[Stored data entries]
----------------------------------------

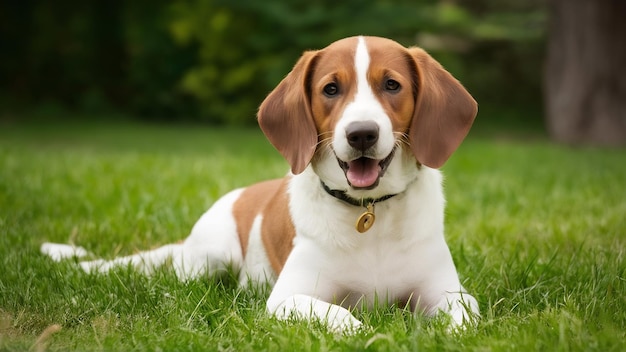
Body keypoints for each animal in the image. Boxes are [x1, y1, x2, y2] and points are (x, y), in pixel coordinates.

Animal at [40, 35, 478, 332]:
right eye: (331, 89)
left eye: (391, 85)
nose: (362, 134)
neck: (369, 212)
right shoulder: (287, 298)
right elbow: (338, 314)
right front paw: (365, 331)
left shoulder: (447, 294)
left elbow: (464, 318)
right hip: (211, 257)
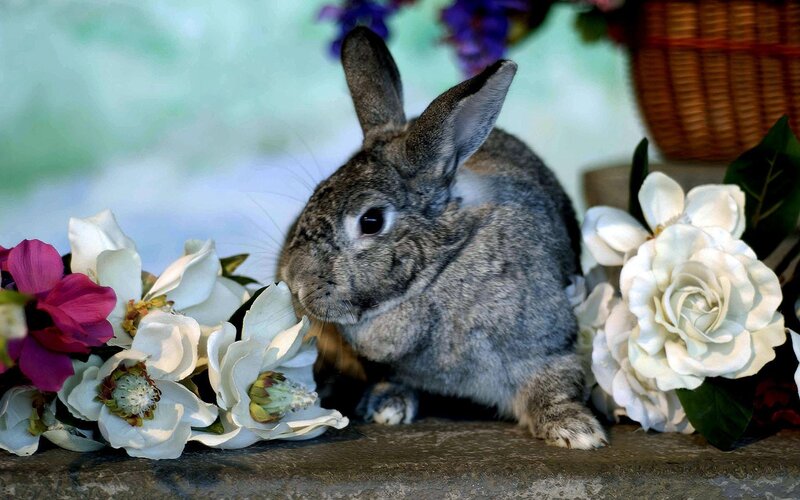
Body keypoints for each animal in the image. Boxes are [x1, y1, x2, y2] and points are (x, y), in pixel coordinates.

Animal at [278, 27, 607, 449]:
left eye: (371, 221)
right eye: (315, 194)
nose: (293, 281)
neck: (439, 269)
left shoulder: (547, 345)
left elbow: (555, 385)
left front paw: (577, 432)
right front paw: (388, 408)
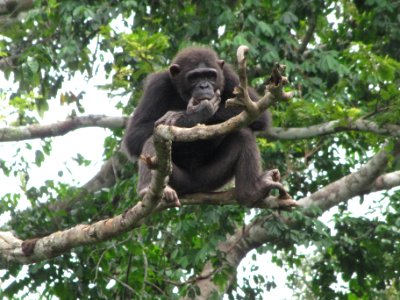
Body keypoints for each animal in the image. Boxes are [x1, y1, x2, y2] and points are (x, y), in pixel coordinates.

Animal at [123, 47, 282, 207]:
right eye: (194, 77)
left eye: (210, 75)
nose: (204, 86)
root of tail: (192, 186)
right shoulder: (157, 85)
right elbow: (135, 134)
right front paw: (197, 113)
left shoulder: (229, 77)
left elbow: (258, 114)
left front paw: (184, 115)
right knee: (153, 141)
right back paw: (146, 189)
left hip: (211, 179)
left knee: (243, 134)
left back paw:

----------------------------------------

◆ ABOUT THIS EXERCISE:
Please copy only the lines from the one that contains "neck: (439, 269)" through the last line of the records, exactly, and keep every picture out of the copy.

◆ ANSWER AREA:
neck: (439, 269)
left shoulder: (547, 345)
left elbow: (555, 385)
left front paw: (577, 432)
right front paw: (388, 408)
Body keypoints for each animal in the image. Boxes are [x1, y1, x2, y2] and points are (x, y), in pixel coordinates.

Animal at [123, 47, 282, 207]:
right eye: (194, 77)
left eye: (210, 75)
nose: (204, 86)
root of tail: (192, 186)
right shoulder: (157, 85)
right elbow: (135, 134)
right front paw: (197, 113)
left shoulder: (229, 77)
left elbow: (258, 114)
left front paw: (184, 115)
right knee: (153, 141)
right back paw: (146, 189)
left hip: (211, 179)
left knee: (243, 134)
left back paw:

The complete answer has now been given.